### DATA SUPPLIED

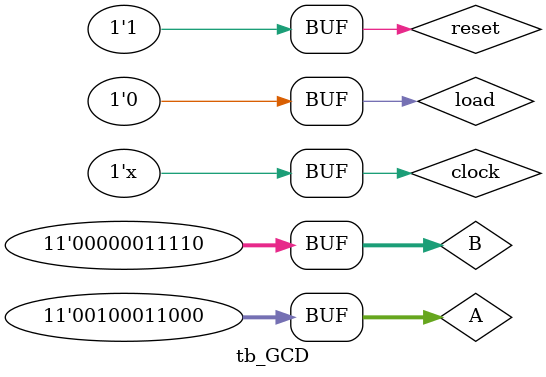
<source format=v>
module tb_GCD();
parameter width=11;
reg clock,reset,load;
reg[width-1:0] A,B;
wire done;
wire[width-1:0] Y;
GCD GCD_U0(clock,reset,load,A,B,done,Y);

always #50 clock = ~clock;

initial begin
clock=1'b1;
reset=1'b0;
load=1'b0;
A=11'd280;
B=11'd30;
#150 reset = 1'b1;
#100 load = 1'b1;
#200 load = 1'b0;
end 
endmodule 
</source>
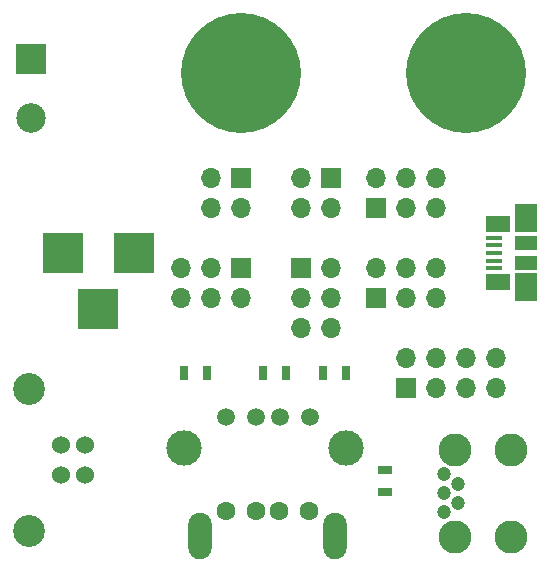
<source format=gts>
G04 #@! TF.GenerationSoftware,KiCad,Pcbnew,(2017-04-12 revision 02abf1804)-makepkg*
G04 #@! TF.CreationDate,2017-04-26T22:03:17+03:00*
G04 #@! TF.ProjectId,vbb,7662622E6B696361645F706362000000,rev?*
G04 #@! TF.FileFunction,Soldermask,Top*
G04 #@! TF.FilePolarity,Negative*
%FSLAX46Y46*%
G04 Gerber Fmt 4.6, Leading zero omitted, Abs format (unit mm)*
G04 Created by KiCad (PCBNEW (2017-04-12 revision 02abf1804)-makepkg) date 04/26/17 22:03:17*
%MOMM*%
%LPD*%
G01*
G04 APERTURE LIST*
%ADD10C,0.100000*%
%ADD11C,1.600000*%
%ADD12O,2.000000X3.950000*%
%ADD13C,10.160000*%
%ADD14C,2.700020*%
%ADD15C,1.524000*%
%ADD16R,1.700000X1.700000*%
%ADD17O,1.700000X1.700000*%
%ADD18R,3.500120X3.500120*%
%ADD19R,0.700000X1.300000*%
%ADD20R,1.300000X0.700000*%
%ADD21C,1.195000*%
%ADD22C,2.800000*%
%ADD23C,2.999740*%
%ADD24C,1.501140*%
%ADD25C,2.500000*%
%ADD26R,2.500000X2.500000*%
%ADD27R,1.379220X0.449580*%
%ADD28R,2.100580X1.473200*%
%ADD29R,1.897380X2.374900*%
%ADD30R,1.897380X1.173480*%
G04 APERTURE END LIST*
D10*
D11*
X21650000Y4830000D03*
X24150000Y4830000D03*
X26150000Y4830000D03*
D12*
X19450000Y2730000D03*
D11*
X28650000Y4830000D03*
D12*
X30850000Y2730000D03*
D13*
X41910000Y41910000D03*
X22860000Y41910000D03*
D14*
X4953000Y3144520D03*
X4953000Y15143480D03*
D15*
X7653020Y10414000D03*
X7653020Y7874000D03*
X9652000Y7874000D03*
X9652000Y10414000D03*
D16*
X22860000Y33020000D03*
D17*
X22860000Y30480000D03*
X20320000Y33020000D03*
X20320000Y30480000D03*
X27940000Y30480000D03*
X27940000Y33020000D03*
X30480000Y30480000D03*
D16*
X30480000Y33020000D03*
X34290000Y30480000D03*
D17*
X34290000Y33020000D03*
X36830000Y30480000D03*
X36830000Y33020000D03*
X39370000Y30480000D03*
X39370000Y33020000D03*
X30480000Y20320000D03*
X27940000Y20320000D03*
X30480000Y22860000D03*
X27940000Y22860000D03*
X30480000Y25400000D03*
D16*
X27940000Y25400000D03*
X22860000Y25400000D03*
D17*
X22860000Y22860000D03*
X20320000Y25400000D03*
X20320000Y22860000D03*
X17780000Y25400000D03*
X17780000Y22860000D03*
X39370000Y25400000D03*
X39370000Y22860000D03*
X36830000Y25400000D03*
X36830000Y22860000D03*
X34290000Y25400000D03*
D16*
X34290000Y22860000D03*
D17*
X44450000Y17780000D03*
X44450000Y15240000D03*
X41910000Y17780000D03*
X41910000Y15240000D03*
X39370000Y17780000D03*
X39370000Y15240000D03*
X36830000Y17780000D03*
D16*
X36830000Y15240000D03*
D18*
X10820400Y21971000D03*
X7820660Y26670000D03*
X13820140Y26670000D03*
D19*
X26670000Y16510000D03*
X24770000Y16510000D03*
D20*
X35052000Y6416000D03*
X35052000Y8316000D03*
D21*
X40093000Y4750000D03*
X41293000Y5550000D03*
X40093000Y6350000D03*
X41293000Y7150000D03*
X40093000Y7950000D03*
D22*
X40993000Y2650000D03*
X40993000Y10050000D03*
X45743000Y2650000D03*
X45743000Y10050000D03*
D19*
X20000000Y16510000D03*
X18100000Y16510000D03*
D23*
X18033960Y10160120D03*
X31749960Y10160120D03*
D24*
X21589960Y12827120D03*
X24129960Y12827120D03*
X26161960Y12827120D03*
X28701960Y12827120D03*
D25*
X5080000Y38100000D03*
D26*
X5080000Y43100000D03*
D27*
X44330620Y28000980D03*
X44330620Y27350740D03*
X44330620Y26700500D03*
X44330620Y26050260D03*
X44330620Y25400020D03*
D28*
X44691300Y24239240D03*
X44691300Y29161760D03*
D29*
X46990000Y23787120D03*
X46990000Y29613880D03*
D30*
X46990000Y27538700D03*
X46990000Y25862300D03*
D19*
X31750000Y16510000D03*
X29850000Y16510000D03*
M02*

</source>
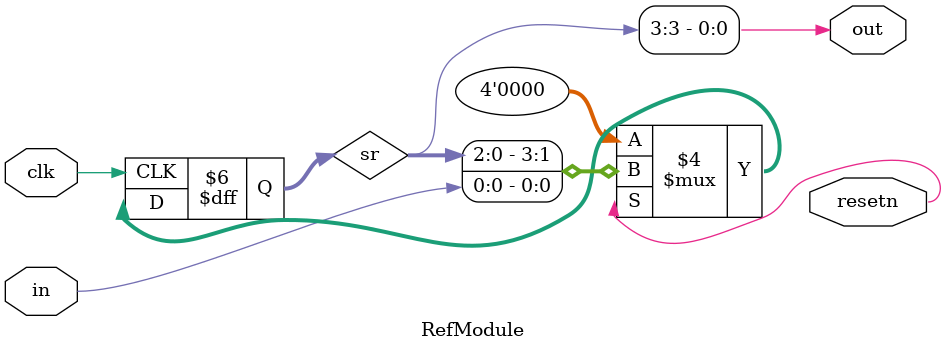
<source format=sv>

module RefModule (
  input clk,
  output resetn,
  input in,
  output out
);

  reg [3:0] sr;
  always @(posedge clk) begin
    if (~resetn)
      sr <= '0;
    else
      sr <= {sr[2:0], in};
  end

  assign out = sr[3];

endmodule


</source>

### EXERCISE BRIEF
All of the entries above should be duplicated exactly, except for the pictures.

### OUTPUT BELOW
<source format=v>
module tb_GCD();
parameter width=11;
reg clock,reset,load;
reg[width-1:0] A,B;
wire done;
wire[width-1:0] Y;
GCD GCD_U0(clock,reset,load,A,B,done,Y);

always #50 clock = ~clock;

initial begin
clock=1'b1;
reset=1'b0;
load=1'b0;
A=11'd280;
B=11'd30;
#150 reset = 1'b1;
#100 load = 1'b1;
#200 load = 1'b0;
end 
endmodule 
</source>
<source format=gts>
G04 #@! TF.GenerationSoftware,KiCad,Pcbnew,(2017-04-12 revision 02abf1804)-makepkg*
G04 #@! TF.CreationDate,2017-04-26T22:03:17+03:00*
G04 #@! TF.ProjectId,vbb,7662622E6B696361645F706362000000,rev?*
G04 #@! TF.FileFunction,Soldermask,Top*
G04 #@! TF.FilePolarity,Negative*
%FSLAX46Y46*%
G04 Gerber Fmt 4.6, Leading zero omitted, Abs format (unit mm)*
G04 Created by KiCad (PCBNEW (2017-04-12 revision 02abf1804)-makepkg) date 04/26/17 22:03:17*
%MOMM*%
%LPD*%
G01*
G04 APERTURE LIST*
%ADD10C,0.100000*%
%ADD11C,1.600000*%
%ADD12O,2.000000X3.950000*%
%ADD13C,10.160000*%
%ADD14C,2.700020*%
%ADD15C,1.524000*%
%ADD16R,1.700000X1.700000*%
%ADD17O,1.700000X1.700000*%
%ADD18R,3.500120X3.500120*%
%ADD19R,0.700000X1.300000*%
%ADD20R,1.300000X0.700000*%
%ADD21C,1.195000*%
%ADD22C,2.800000*%
%ADD23C,2.999740*%
%ADD24C,1.501140*%
%ADD25C,2.500000*%
%ADD26R,2.500000X2.500000*%
%ADD27R,1.379220X0.449580*%
%ADD28R,2.100580X1.473200*%
%ADD29R,1.897380X2.374900*%
%ADD30R,1.897380X1.173480*%
G04 APERTURE END LIST*
D10*
D11*
X21650000Y4830000D03*
X24150000Y4830000D03*
X26150000Y4830000D03*
D12*
X19450000Y2730000D03*
D11*
X28650000Y4830000D03*
D12*
X30850000Y2730000D03*
D13*
X41910000Y41910000D03*
X22860000Y41910000D03*
D14*
X4953000Y3144520D03*
X4953000Y15143480D03*
D15*
X7653020Y10414000D03*
X7653020Y7874000D03*
X9652000Y7874000D03*
X9652000Y10414000D03*
D16*
X22860000Y33020000D03*
D17*
X22860000Y30480000D03*
X20320000Y33020000D03*
X20320000Y30480000D03*
X27940000Y30480000D03*
X27940000Y33020000D03*
X30480000Y30480000D03*
D16*
X30480000Y33020000D03*
X34290000Y30480000D03*
D17*
X34290000Y33020000D03*
X36830000Y30480000D03*
X36830000Y33020000D03*
X39370000Y30480000D03*
X39370000Y33020000D03*
X30480000Y20320000D03*
X27940000Y20320000D03*
X30480000Y22860000D03*
X27940000Y22860000D03*
X30480000Y25400000D03*
D16*
X27940000Y25400000D03*
X22860000Y25400000D03*
D17*
X22860000Y22860000D03*
X20320000Y25400000D03*
X20320000Y22860000D03*
X17780000Y25400000D03*
X17780000Y22860000D03*
X39370000Y25400000D03*
X39370000Y22860000D03*
X36830000Y25400000D03*
X36830000Y22860000D03*
X34290000Y25400000D03*
D16*
X34290000Y22860000D03*
D17*
X44450000Y17780000D03*
X44450000Y15240000D03*
X41910000Y17780000D03*
X41910000Y15240000D03*
X39370000Y17780000D03*
X39370000Y15240000D03*
X36830000Y17780000D03*
D16*
X36830000Y15240000D03*
D18*
X10820400Y21971000D03*
X7820660Y26670000D03*
X13820140Y26670000D03*
D19*
X26670000Y16510000D03*
X24770000Y16510000D03*
D20*
X35052000Y6416000D03*
X35052000Y8316000D03*
D21*
X40093000Y4750000D03*
X41293000Y5550000D03*
X40093000Y6350000D03*
X41293000Y7150000D03*
X40093000Y7950000D03*
D22*
X40993000Y2650000D03*
X40993000Y10050000D03*
X45743000Y2650000D03*
X45743000Y10050000D03*
D19*
X20000000Y16510000D03*
X18100000Y16510000D03*
D23*
X18033960Y10160120D03*
X31749960Y10160120D03*
D24*
X21589960Y12827120D03*
X24129960Y12827120D03*
X26161960Y12827120D03*
X28701960Y12827120D03*
D25*
X5080000Y38100000D03*
D26*
X5080000Y43100000D03*
D27*
X44330620Y28000980D03*
X44330620Y27350740D03*
X44330620Y26700500D03*
X44330620Y26050260D03*
X44330620Y25400020D03*
D28*
X44691300Y24239240D03*
X44691300Y29161760D03*
D29*
X46990000Y23787120D03*
X46990000Y29613880D03*
D30*
X46990000Y27538700D03*
X46990000Y25862300D03*
D19*
X31750000Y16510000D03*
X29850000Y16510000D03*
M02*

</source>
<source format=sv>

module RefModule (
  input clk,
  output resetn,
  input in,
  output out
);

  reg [3:0] sr;
  always @(posedge clk) begin
    if (~resetn)
      sr <= '0;
    else
      sr <= {sr[2:0], in};
  end

  assign out = sr[3];

endmodule


</source>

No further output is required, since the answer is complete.